Eventually, the concrete barriers at the median were removed, and police directed traffic. They had the left lane cross through the oncoming lanes. The cars were ushered onto the service road for the opposite side of the highway. One lane there had been carved off for this traffic diversion. The officers were very efficient, but the left lane still slowed down. However, once the cars were on the service road, it opened up wide. They were moving so much faster than our side.

I was jealous. I knew I had made the wrong call. Our lane was moving fine, but that weird service road lane was hauling. After 5 or 6 miles, we were still moving, but they were slowing down. I assumed it was because they would have to re-enter the highway. I kept waiting to see them merge back in.

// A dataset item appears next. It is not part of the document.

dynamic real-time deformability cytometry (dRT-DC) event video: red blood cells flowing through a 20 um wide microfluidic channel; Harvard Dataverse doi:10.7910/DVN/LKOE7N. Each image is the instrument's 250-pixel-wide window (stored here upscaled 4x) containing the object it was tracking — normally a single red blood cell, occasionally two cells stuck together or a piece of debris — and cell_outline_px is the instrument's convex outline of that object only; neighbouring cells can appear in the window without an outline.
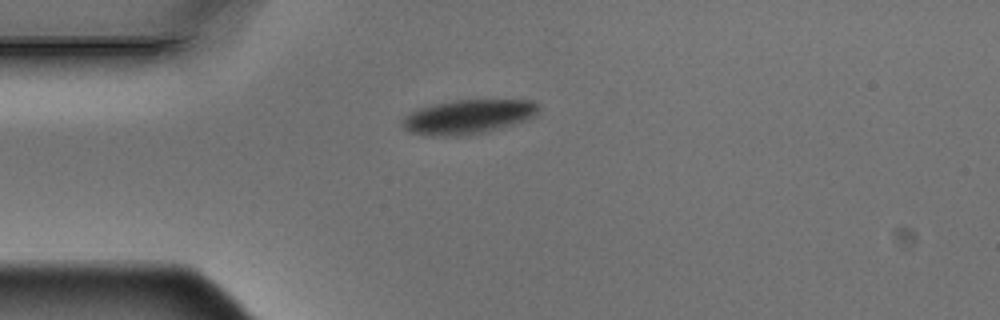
{"species": "Egyptian fruit bat (a non-hibernating species)", "species_latin": "Rousettus aegyptiacus", "temperature_condition": "warm", "stored_images_in_passage": 4, "camera_frame_rate_fps": 3000, "um_per_image_px": 0.085, "animal": {"sex": "male"}, "frame": {"image": 1, "passage_image": 1, "time_ms": 0.0, "image_size_px": [1000, 320], "cell_outline_px": [[540, 108], [536, 116], [528, 120], [484, 132], [460, 136], [440, 136], [412, 132], [404, 128], [404, 116], [408, 112], [432, 104], [456, 100], [532, 100], [540, 104]], "centroid_in_image_um": [39.86, 9.91], "position_along_channel_um": 45.1, "area_um2": 27.11}}
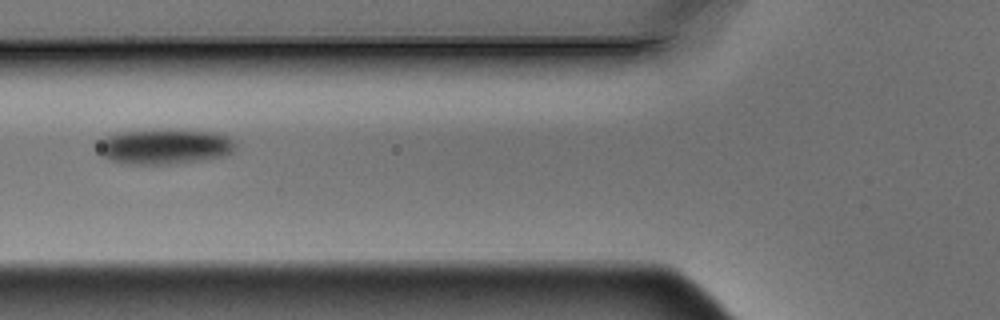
{"frame": {"image": 2, "passage_image": 3, "time_ms": 0.667, "image_size_px": [1000, 320], "cell_outline_px": [[236, 148], [232, 152], [224, 156], [168, 164], [124, 164], [112, 160], [96, 152], [100, 140], [116, 132], [220, 132], [228, 136], [236, 144]], "centroid_in_image_um": [13.98, 12.49], "position_along_channel_um": 111.8, "area_um2": 27.22}}
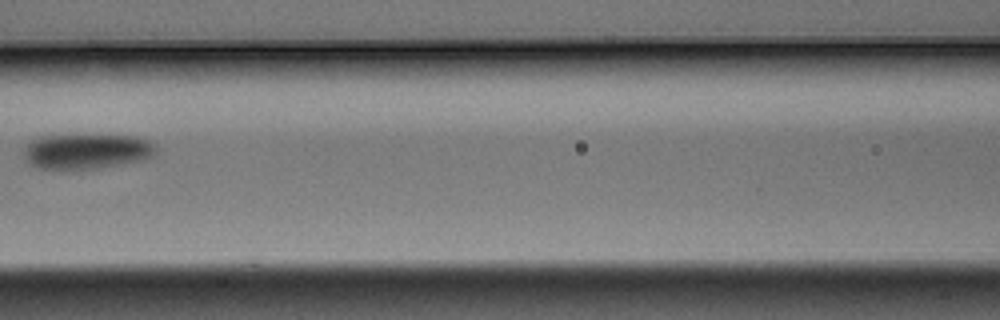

Five, six, then ten-plus miles, they were still not moving at all. A semi-truck had a tire blown out. Given this odd configuration, the tow truck struggled to get to them. The jealousy dissipated quickly as I celebrated my expert decision I made previously.

I was faced with two options and made a choice. I didn’t have any real insight. It was a guess. The lane I chose kept moving faster. It didn’t stop me from being jealous of what someone else got. Eventually, I got ahead and celebrated a win I didn’t earn. Truthfully, if I had been forced into the slower option, it would have just been more time with my family. Something I know I will always wish I had more of as time continues.

It can be easy to think I am winning or losing in areas I didn’t have influence over. While things I am born with may help or hinder me, they aren’t controllable. Similarly, I shouldn’t hold others responsible for things outside their control.

Where do I compare uncontrollable aspects? Am I exhausting myself by celebrating or lamenting things I cannot change? What changeable thing is more deserving of my energy?

Be curious, be kind, be whole, do good things.